Padin: There are several reasons for our current successes. One is the formation of the ACT committee in 2015. While it may be the same people working on the same issues, what is different now is that we have this multi-disciplinary group convening regularly, working together in a more coordinated way with very targeted, data-driven initiatives with measurable goals. That hasn’t happened before. Previously, this work was done in silos. Decisions were made without consideration for the “down-stream” effect—what the impact might be on other units/departments and our own colleagues.
Another example of our success is the work of the Transfer Center using the “quarterback model” to direct patients to the appropriate level of care with our affiliates. The quarterback model was instituted in 2015 and means that we have a dedicated physician to oversee all transfer requests to ensure patients are triaged and moved appropriately throughout the system, based on protocols developed with clinical sections. A multidisciplinary group of physicians rotate responsibility as the physician leader for the Transfer Center, covering select high-volume times. The covering physician will triage patients according to acuity and our capacity, using protocols and a prioritization matrix, and has the authority to make prompt decisions on behalf of the sections. The Transfer Center also has the ability to offer urgent ambulatory appointments to avoid unnecessary transfers driven by need for specialty access.
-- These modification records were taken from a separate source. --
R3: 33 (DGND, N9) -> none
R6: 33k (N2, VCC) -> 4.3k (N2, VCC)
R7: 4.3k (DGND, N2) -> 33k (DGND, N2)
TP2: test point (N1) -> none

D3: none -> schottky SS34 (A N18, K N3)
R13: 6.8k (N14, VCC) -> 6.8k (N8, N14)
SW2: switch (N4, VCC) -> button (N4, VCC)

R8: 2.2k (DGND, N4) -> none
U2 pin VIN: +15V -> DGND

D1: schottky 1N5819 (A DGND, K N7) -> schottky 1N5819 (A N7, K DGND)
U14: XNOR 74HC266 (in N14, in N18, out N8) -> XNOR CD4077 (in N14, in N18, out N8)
O’Brien: We also are leveraging our relationships with our affiliate hospitals in ways we haven’t in the past. Our affiliate partners now have the capability and the access to accept transfers of patients who are more appropriate to receive care at their facilities and often times these patients can receive their care closer to home instead of coming to DHMC.
When is this work expected to be completed?
O’Brien: There is certainly more work to do. The demand for services continues to outpace our ability to meet that demand. It is our responsibility to address these issues and continue to do more so that we meet the health care needs of our region.